La recherche poussée à tous les niveaux pour créer de grands vins inimitables vient du fait que j'ai suivi un parcours atypique. Ingénieur de formation, j'ai décidé de revenir sur le domaine familial suite à un tragique accident de mon jeune frère. J'y ai appris une chose primordiale: la vie n'a pas de prix... et c'est une des raisons pour lesquelles je cherche à préserver le mieux possible la vie qui s'installe dans mes vignes, mais aussi celle des personnes qui travaillent avec nous; et celle des consommateurs qui nous permettent de gagner l'argent nécessaire pour continuer dans notre voie.

C'est après avoir fait mon service militaire dans le génie et y avoir appris le mode d'action des toxiques  de combats sur l'homme que j'ai voulu faire une formation pour comprendre comment travailler la vigne. C'est en 1996 et 1997 que j'ai pris conscience - lors de cet apprentissage - que les modes d'entrée des pesticides dans le corps des ravageurs est le même que celui des gaz de combats mis au point pour les militaires. Je me suis rapidement demandé en quoi des biocides pouvaient être inoffensif à moyen terme sur l'homme...

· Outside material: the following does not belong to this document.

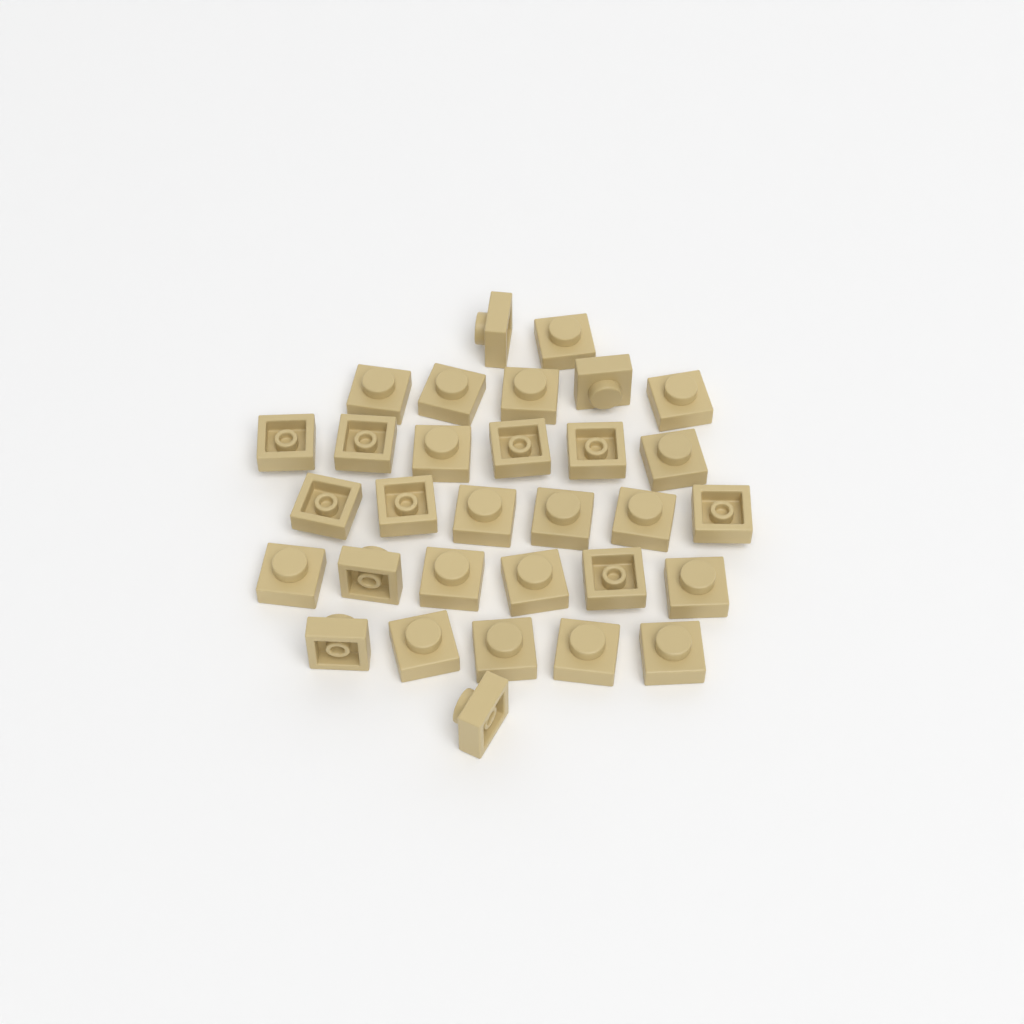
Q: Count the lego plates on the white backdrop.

En 1998, j'ai commencé par supprimé les insecticides, les désherbants, les engrais et les anti-botrytis. Puis, un jour, mon père m'a transmis une parcelle de pinots noirs qui était systématiquement ravagée par le mildiou. C'est cette vigne que j'ai dès lors cultivé sans pesticide. Je me suis dit que si la bio réussissait là, ça marcherait partout. Dès la première année, le pari était réussi. Je n'ai pas mis longtemps à déployer ces méthodes culturales sur mon vignoble. C'est en 2002 que le domaine a vu ses premières préparations biodynamiques. La biodynamie est une culture biologique améliorée par l'application de soins énergétiques.

L'énergétique est arrivée sur notre domaine par cette grande porte. Depuis, nous continuons à explorer ce très vaste domaine en perpétuelle évolution. De nouvelles possibilités sont testées chaque année pour aller encore plus loin. Le but est d'aider la nature à renaître après 20 à 30 ans de destruction systèmatique et savamment organisée par les pesticides; mais aussi de lui permettre d'évoluer dans un monde qui bouge vite.

Ainsi, outre la biodynamie, nous testons l'homéopathie, les dynamisations de plantes, d'autres techniques énergétiques, les huiles essentielles; et d'autres choses qui risqueraient d'être qualifiées d'ésothériques (géobiologie par exemple); mais nous assumons nos choix et acceptons de le révéler sur notre blog. Avec quelques années de recul, je sais que les possibilités de ces "techniques" dépassent notre imaginaire.